**PAGE**

# Wayside Dealership Open Day?



## Wak (May 6, 2002)

Is there any interest in having another wayside open day?

maybe get AmD, New A6, TT Shop, GTT tuning etc. possibly some other performance model from Audi?

the last one went well:-
http://www.wak-tt.com/waysidemeet/wayside0503.htm


----------



## Love_iTT (Aug 18, 2002)

Hi Wak, I'll be interested in that depending on dates - I missed the last one - my fault 

Graham


----------



## was (Mar 24, 2003)

I would be up for this too as I also missed the last one.

cheers


----------



## 55JWB (May 7, 2002)

I'd turn up for old times sake :wink:


----------



## Wak (May 6, 2002)

Will aim for August! :?


----------



## Love_iTT (Aug 18, 2002)

If you make it the 21st then thats my 55th birthday so you can all buy me presents :lol: :lol:

Graham


----------



## NaughTTy (Jul 9, 2003)

I'd be interested - also dependant on dates - very busy month for me.


----------



## Wak (May 6, 2002)

With the aim to get Wayside, Amd, TTShop and any others to attend... it will be dependant on the dates that coincide best but hopefully it wont impact too many people...
:?


----------



## Love_iTT (Aug 18, 2002)

**COLLECTED MATERIAL**
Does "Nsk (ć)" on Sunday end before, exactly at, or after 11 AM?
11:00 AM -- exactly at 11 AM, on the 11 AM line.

**TO DO**
**1)** In the Wayside open day thread, which month does Wak say the open day will aim for?
**2)** Return the passage of the Wayside open day thread from "Hi Wak, I'll" to "the last one.", copied word for word.

**SOLVED TASKS**
**1)** August

**2)**
Hi Wak, I'll be interested in that depending on dates - I missed the last one - my fault 

Graham


----------



## was (Mar 24, 2003)

I would be up for this too as I also missed the last one.